Stress urinary incontinence is the most common form of UI, and it can be caused by a number of things, including:

  • Childbirth
  • Age
  • Chronic bladder inflammation
  • Nerve damage
  • Enlarged prostate (men)

How to Manage UI

Your doctor can help you find the best treatment option for your needs, but it helps to understand what’s available to you.

If you think you have UI and haven’t been diagnosed, see your doctor. This is a very common condition, and 80% can be either cured or improved.

UI Products

UI products will immediately improve your quality of life, and there are a number of options available.

For many, light absorbency products, like pads and liners, are all that’s needed to deal with accidents. Along with absorbing urine, these products also prevent odors and embarrassment.

“Even difficult conditions like incontinence can be made manageable with incontinence products such as bed pads, disposable gloves and adult diapers,” says AvaCare Medical. “Wearable protection is the first line of defense when it comes to incontinence management.”

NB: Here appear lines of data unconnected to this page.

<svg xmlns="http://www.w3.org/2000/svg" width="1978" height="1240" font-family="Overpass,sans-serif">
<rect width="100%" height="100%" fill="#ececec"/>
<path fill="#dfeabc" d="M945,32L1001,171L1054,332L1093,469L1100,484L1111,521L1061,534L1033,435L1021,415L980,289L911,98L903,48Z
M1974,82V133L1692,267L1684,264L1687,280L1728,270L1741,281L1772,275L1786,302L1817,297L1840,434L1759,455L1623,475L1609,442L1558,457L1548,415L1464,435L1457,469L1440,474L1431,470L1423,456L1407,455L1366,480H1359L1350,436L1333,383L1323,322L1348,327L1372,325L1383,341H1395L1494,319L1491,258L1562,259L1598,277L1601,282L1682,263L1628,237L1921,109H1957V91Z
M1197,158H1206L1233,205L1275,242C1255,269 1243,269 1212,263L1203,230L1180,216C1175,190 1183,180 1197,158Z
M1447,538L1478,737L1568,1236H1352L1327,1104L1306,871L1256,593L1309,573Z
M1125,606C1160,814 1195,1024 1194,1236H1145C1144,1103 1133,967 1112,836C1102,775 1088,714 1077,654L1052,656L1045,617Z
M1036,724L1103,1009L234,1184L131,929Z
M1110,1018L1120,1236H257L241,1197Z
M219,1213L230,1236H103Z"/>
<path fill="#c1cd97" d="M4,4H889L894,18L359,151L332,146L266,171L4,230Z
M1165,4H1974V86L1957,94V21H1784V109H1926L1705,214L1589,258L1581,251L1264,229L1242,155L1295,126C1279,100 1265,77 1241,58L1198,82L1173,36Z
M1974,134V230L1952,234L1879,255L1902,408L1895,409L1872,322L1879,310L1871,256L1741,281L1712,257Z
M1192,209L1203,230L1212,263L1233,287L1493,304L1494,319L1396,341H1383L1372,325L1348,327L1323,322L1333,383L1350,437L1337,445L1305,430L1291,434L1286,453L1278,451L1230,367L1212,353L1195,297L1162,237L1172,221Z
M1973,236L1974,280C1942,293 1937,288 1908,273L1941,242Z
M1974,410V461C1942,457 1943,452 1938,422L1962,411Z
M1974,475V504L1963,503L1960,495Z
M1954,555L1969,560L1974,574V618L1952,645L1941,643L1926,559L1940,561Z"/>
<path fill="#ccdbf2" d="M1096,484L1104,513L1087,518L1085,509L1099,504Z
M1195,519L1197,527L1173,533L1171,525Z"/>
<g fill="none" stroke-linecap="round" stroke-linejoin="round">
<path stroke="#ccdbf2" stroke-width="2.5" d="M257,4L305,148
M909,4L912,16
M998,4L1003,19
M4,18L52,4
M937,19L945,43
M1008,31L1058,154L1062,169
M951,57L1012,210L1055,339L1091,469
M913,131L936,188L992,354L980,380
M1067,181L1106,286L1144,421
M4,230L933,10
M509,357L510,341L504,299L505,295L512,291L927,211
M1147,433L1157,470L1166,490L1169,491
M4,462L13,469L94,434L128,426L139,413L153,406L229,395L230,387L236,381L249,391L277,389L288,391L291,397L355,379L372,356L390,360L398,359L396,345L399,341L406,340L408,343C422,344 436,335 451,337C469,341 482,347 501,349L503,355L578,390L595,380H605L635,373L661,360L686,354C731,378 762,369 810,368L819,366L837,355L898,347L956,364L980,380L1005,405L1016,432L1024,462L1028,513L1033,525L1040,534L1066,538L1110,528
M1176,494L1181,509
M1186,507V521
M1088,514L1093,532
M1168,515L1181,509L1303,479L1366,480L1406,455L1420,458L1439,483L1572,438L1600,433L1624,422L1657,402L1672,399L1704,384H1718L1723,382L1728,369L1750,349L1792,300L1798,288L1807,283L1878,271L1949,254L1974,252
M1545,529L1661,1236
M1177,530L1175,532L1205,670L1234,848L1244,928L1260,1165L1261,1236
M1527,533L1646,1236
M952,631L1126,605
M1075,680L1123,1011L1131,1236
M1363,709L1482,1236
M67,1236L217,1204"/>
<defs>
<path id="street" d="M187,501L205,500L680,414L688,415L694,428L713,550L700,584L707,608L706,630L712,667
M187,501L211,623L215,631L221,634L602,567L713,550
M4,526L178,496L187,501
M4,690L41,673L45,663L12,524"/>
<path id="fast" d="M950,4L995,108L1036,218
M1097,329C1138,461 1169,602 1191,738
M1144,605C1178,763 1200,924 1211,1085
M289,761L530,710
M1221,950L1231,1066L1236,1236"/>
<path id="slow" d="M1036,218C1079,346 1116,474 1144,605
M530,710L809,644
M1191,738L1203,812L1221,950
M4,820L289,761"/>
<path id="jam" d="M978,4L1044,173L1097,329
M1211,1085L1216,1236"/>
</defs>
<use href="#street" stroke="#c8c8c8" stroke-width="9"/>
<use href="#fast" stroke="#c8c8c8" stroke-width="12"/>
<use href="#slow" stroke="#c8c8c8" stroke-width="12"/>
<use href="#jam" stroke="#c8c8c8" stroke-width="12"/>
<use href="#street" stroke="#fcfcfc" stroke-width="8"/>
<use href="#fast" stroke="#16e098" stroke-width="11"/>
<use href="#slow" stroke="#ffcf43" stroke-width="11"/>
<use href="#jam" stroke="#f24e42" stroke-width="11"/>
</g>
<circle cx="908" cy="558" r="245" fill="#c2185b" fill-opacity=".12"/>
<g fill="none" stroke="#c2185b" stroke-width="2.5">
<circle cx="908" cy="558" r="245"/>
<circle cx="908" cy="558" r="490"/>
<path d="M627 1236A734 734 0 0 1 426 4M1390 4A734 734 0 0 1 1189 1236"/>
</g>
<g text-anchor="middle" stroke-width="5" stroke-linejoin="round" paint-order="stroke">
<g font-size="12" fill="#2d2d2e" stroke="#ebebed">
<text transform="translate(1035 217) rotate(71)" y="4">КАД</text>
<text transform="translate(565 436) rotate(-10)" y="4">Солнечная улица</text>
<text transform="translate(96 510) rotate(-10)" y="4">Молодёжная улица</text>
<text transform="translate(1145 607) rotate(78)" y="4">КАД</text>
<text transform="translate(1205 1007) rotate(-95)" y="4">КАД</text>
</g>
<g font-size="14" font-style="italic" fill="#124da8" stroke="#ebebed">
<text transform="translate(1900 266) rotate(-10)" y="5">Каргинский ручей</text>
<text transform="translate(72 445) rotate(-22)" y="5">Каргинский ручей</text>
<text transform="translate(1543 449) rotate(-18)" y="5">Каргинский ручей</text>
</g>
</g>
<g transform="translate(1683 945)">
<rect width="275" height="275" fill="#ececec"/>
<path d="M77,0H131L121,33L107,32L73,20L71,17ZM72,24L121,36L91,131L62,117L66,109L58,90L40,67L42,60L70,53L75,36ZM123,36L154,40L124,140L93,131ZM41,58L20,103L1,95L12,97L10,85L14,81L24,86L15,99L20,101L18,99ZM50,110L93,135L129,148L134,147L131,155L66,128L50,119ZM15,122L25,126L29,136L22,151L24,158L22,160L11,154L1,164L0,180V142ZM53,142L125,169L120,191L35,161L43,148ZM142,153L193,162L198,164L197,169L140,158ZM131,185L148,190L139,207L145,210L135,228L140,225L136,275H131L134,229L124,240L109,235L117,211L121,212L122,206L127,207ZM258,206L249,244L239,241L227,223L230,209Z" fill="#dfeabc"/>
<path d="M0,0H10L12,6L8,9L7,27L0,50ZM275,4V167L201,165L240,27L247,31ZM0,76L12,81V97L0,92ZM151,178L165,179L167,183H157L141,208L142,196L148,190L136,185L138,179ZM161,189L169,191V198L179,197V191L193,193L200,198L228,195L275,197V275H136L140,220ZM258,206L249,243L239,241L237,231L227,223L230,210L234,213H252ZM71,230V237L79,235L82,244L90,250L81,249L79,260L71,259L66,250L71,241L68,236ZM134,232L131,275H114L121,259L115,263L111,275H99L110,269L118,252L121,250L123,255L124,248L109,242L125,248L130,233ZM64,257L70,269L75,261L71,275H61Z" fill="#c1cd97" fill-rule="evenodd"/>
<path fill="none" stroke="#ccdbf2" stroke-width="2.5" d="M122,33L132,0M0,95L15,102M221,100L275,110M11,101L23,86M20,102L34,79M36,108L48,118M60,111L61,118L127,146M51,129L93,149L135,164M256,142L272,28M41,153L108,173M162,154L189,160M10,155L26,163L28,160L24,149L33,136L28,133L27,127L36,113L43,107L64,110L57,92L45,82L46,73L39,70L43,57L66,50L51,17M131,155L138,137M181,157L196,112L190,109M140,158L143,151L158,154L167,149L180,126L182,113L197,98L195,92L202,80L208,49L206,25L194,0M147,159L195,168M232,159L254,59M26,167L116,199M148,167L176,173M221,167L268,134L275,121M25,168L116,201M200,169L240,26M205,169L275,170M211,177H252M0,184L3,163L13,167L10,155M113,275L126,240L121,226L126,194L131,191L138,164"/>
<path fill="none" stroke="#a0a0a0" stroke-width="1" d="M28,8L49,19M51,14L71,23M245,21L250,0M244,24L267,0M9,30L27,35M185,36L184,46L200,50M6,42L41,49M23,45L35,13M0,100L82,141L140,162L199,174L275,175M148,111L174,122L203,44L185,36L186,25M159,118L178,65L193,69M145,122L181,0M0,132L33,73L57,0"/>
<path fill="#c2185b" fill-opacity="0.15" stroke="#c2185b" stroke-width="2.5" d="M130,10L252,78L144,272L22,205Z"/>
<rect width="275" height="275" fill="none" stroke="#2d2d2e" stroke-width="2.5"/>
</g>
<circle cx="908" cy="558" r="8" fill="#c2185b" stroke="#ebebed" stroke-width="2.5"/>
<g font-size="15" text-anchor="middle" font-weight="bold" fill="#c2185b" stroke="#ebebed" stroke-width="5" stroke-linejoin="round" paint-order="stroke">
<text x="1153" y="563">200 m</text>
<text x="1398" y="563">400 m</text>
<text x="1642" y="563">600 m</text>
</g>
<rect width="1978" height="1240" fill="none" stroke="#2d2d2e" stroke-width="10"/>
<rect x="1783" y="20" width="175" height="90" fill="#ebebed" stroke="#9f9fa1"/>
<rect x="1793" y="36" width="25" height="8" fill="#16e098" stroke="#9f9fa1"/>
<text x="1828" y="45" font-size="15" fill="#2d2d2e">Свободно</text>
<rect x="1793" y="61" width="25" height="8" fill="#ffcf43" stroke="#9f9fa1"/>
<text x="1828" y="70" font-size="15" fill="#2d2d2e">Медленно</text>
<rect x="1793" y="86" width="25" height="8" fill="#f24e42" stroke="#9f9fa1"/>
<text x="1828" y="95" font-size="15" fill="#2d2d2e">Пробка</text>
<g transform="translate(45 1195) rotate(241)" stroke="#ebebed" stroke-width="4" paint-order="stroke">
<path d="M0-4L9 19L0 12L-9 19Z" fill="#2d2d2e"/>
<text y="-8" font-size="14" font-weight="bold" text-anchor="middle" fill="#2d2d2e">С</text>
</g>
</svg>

Bladder Training and Kegel Exercises

Along with UI products and supplies, bladder training and Kegel exercises can improve symptoms or eliminate them completely.

Bladder training can be very effective at improving the time in between feeling the urge to urinate and releasing your bladder.

Here’s how bladder training works:

  • Keep a bathroom diary. In the diary, you will write down every time you have the urge to go, and when you leak.
  • Schedule bathroom trips. Using your diary, you will determine how often you will use the bathroom and add 15 minutes to that time. Use the restroom at each scheduled visit whether you feel the urge or not. Over time, you will increase the time between bathroom breaks.
  • Delaying urination. Another technique is to delay urination. Whenever you feel the need to go, hold it for another five minutes or so. Gradually increase the time by 10 minutes until you can go three to four hours without having to use the bathroom.

Kegel exercises are another way to improve or eliminate UI symptoms. These exercises work to strengthen the muscles you use to start and stop the flow of urine, or your pelvic floor muscles. To do a Kegel exercise, squeeze the muscles you normally use to stop the flow of urine and hold the contraction for five seconds. Relax for five seconds. Work your way up to performing three sets of ten contractions per day.